The less generous part of me says it is because of the rah-rah-go-our-team mentality of much of the American populace that has to turn everything into Us vs Them, and having more than one Us or more than one Them, or a third party that isn't either one, is just too much for them to handle.Well with regards to voting, don't complain about the result if you couldn't be bothered to vote. But why hasn't a third party or more managed to gain some traction in the US.
But it is also true that the two major parties have done a pretty darned good job of legislating a degree of security for their own mutual control of the system. Getting at least 5% of the vote guarantees your party's candidate is on the ballot next time - which they always do, but is very hard for a new party or even a smaller established one like the Green or Libertarian parties. Without that guarantee, you have something like $25 million dollars to pay and 7.2 million signatures to get altogether to be on the ballot in all 50 states - and it's a state by state process, also, not something you can just turn in to the Federal Elections Commission one time.
And then voters tend to be reluctant to lose whatever seniority and party connections their politician has in the House/Senate to bring benefits (and pork) to their district/state. Everyone says "throw the bastards out" but what they usually actually mean and demonstrate at the polls is "throw all the bastards out except MY bastard".

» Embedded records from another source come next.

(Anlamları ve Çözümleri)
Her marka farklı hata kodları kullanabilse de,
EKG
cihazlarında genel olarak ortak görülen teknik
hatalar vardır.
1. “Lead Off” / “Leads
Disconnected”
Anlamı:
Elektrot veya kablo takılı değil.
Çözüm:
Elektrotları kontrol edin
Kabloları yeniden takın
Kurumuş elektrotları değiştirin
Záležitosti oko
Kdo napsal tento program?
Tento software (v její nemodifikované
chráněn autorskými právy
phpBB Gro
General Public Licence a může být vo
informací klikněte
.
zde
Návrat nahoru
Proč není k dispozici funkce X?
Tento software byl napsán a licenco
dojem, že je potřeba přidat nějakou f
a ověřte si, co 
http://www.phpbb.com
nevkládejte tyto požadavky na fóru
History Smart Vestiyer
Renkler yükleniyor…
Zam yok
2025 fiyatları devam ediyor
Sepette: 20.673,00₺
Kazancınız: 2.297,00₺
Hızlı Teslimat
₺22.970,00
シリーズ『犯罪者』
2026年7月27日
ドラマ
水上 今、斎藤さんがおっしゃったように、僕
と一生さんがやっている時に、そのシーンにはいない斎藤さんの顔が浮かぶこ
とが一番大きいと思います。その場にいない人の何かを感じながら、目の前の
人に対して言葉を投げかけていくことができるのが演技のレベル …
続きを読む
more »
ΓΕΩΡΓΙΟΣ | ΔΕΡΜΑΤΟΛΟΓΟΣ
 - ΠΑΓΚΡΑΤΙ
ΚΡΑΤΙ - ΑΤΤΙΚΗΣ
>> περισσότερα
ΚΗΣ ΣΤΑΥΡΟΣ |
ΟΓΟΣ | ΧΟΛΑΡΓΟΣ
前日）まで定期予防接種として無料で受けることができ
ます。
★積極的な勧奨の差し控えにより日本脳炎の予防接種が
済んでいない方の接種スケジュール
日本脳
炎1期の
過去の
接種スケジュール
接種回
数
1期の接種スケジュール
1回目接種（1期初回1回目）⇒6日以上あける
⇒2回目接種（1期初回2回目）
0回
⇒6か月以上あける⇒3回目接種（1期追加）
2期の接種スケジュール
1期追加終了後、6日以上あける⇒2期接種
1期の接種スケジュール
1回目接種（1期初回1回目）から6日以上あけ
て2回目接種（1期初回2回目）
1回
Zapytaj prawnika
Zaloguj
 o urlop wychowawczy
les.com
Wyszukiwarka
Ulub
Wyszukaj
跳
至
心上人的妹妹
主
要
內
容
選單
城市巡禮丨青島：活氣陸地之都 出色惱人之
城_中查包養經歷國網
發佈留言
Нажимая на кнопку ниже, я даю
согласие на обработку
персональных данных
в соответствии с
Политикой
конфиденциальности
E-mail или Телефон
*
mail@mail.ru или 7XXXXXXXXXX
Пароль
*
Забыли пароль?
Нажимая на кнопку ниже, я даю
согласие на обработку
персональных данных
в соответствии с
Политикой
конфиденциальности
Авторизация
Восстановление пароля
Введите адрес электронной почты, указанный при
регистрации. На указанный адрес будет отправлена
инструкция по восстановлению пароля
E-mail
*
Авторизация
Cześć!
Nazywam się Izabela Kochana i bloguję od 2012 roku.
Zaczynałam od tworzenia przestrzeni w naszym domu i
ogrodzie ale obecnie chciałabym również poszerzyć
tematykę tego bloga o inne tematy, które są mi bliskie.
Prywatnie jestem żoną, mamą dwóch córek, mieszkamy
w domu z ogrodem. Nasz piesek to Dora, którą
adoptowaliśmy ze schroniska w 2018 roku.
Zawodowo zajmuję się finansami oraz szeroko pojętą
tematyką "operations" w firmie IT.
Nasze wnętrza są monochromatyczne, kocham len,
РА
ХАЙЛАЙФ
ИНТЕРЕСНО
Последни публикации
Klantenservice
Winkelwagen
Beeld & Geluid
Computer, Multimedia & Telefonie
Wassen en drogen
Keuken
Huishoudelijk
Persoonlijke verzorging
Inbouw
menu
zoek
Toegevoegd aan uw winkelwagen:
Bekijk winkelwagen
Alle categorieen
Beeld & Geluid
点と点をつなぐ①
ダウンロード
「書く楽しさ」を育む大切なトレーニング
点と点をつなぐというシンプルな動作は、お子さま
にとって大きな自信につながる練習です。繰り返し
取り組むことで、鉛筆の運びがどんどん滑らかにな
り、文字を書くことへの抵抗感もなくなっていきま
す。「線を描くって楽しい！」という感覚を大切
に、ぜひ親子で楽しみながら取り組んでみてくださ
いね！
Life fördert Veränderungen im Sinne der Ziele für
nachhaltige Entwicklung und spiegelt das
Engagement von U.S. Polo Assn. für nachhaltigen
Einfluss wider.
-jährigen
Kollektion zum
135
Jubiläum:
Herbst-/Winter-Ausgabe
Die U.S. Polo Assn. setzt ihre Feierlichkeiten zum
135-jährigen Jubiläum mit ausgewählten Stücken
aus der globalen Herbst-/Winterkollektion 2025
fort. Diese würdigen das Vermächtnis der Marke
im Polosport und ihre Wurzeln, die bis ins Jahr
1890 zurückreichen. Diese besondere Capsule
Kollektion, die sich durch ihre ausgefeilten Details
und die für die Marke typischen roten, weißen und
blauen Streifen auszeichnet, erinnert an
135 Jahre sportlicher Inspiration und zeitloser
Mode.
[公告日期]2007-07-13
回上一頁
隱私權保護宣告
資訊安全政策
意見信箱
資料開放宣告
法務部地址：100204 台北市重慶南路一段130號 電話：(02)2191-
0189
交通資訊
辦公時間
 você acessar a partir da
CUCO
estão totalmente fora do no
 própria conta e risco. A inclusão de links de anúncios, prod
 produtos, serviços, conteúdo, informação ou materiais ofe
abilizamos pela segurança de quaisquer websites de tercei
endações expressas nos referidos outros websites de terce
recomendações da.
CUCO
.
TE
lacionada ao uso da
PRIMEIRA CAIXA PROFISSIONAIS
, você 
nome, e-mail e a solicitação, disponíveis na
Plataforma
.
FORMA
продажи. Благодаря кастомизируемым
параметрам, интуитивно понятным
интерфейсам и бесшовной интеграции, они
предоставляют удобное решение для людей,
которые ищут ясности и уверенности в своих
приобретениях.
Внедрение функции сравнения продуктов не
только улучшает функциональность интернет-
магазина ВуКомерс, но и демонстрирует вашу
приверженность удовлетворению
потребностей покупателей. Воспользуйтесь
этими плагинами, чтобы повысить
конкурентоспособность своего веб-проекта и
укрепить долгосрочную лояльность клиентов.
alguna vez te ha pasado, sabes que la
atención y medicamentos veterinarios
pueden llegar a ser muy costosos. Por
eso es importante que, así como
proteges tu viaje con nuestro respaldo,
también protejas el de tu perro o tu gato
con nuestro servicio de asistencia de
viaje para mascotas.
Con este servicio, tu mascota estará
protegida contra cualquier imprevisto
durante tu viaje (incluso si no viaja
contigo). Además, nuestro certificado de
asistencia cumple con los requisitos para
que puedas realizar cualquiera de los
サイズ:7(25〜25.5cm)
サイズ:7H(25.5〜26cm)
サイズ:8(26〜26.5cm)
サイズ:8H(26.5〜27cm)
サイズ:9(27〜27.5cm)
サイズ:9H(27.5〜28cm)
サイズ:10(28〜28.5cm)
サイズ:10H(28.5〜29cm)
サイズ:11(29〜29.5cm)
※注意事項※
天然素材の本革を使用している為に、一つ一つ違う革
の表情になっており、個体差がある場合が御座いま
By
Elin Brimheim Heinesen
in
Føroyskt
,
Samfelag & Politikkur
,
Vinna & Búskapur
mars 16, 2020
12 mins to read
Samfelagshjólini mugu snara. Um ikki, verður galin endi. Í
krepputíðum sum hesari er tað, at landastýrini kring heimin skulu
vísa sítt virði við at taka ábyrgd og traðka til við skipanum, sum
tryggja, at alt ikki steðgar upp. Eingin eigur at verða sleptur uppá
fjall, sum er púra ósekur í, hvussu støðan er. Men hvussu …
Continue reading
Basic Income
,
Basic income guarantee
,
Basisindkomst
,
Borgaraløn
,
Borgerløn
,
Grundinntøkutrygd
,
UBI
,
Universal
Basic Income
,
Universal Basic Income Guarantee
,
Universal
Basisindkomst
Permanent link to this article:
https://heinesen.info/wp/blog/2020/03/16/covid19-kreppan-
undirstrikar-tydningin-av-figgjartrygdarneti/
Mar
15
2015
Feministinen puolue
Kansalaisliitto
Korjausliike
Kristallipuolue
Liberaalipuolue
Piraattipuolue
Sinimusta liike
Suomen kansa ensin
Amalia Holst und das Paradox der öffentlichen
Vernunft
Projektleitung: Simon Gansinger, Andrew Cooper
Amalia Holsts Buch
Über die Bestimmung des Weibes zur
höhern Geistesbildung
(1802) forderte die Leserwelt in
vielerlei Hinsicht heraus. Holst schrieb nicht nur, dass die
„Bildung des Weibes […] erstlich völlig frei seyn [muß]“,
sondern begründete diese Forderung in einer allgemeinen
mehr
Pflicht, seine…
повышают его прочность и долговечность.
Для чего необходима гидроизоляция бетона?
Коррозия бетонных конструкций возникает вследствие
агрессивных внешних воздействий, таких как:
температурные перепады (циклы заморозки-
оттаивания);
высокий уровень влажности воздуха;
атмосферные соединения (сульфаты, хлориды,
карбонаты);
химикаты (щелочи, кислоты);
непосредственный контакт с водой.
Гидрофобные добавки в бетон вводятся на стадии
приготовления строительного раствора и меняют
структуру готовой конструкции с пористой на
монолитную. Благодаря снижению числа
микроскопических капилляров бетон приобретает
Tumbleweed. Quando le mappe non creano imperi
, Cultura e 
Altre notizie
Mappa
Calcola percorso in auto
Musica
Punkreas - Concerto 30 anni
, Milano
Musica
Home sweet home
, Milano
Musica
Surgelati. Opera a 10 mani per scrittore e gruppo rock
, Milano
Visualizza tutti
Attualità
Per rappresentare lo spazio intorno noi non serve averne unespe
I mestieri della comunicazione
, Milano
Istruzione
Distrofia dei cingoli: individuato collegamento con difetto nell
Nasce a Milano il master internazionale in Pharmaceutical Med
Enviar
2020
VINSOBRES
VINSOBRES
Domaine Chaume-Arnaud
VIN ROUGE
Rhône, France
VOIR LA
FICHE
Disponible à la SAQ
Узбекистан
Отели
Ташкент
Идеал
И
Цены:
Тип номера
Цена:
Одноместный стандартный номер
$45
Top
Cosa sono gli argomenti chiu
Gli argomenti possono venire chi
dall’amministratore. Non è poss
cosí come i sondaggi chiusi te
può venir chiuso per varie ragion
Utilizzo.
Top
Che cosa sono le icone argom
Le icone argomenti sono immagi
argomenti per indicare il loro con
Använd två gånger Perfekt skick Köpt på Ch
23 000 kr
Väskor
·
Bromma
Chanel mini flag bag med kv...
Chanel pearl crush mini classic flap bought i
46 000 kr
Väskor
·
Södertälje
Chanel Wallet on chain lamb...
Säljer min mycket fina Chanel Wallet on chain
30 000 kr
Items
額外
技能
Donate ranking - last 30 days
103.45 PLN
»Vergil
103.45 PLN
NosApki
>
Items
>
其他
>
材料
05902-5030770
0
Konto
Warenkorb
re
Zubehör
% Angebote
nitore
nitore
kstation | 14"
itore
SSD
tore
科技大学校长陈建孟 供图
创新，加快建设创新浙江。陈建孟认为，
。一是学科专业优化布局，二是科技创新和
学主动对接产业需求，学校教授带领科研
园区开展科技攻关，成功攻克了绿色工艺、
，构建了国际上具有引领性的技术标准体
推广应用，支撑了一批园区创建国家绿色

And THEN, there actually have been a few times when a third party has done well - like Ross Perot and the Reform Party in 1992 - but repeat performance to build on those successes is hard because mostly when that happens, it's really the candidate, not the party. The Reform Party ran Perot again in '96, but at that point he already had the stink of "loser" (and not just a loser, but a loser who had blown his own chances with his choice of Veep and other weird behavior like dropping out and dropping back in, in '92) and was running against a popular incumbent. And then 2000 came and the Reform Party ran Pat Buchanan and the nation mostly either yawned and said "who?" or knew who he was and said "hell no". It being the candidate and not the party was mostly true of Ron Paul with the Libertarians, too. Gary Johnson has only done as well as he has the last two elections (still below 5%) because of the people he was running against, not really his own merits.